Because it is internet -based, Cold Spring Radio virtually spans the globe. Emails have come in from California, Utah and other distant locales, “But most listeners are local” he said. Tallerico hopes that local residents will get even more involved. Local guests are featured on Saturday and Sunday afternoons between noon and 4 pm. “I interview poets, musicians, store owners, residents and visitors. It’s an open mic. People can just walk in and talk with me on air.”
He hopes to add segments such as “Mornings with the Mayor” in the future. “I want this to be about community. I want people to feel comfortable participating — tell me about art exhibits, kids in plays, sports events. I hope to get more shop keepers to come in to let people know what’s going on in their stores.”

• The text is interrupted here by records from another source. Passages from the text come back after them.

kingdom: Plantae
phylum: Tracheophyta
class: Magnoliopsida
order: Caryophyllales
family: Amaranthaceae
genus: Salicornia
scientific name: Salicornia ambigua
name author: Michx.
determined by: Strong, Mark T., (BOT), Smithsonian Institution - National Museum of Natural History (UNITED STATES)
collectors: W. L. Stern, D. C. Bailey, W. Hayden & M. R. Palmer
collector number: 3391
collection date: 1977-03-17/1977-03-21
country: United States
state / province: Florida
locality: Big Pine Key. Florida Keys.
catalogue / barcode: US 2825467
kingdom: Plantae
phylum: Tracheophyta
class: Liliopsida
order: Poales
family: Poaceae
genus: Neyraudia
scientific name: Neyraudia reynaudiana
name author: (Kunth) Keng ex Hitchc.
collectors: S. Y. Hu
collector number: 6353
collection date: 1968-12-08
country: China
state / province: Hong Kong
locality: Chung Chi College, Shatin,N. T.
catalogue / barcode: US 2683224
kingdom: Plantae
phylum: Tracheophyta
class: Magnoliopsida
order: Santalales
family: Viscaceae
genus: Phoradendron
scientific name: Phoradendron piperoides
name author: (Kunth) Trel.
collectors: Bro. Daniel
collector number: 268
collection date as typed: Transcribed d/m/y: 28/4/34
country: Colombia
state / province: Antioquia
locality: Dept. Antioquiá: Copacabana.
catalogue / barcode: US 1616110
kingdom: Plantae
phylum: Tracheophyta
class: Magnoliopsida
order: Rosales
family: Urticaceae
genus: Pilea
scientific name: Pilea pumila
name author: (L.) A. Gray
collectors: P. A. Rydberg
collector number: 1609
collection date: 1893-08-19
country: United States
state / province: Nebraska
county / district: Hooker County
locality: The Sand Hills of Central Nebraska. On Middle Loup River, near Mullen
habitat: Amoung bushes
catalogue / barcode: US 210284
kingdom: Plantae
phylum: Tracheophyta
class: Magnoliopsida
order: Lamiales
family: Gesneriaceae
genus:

People often ask how they can help Cold Spring Radio and because the station is a not-for-profit organization, Sam has an easy answer. “Financial contributions are gratefully accepted.” He also offers attractive t-shirts that can be acquired by donation and which feature the distinctive Cold Spring Radio logo. And for those who have always wanted to try their hand at being a live, on-air DJ, time slots will soon be available for lease for what he describes as, “a very modest donation.”
If radio seems to be in Tallerico’s genes it may be explained by his tongue-in-cheek description of his family tree. “I am the love child of Jonathan Schwartz and Casey Kasem. And I was raised by Garrison Keillor” he said with an almost-straight face.
When not tending to Cold Spring Radio, Tallerico works as an interpreter for the deaf. Tallerico says, “follow instructions exactly and you should have no problem.”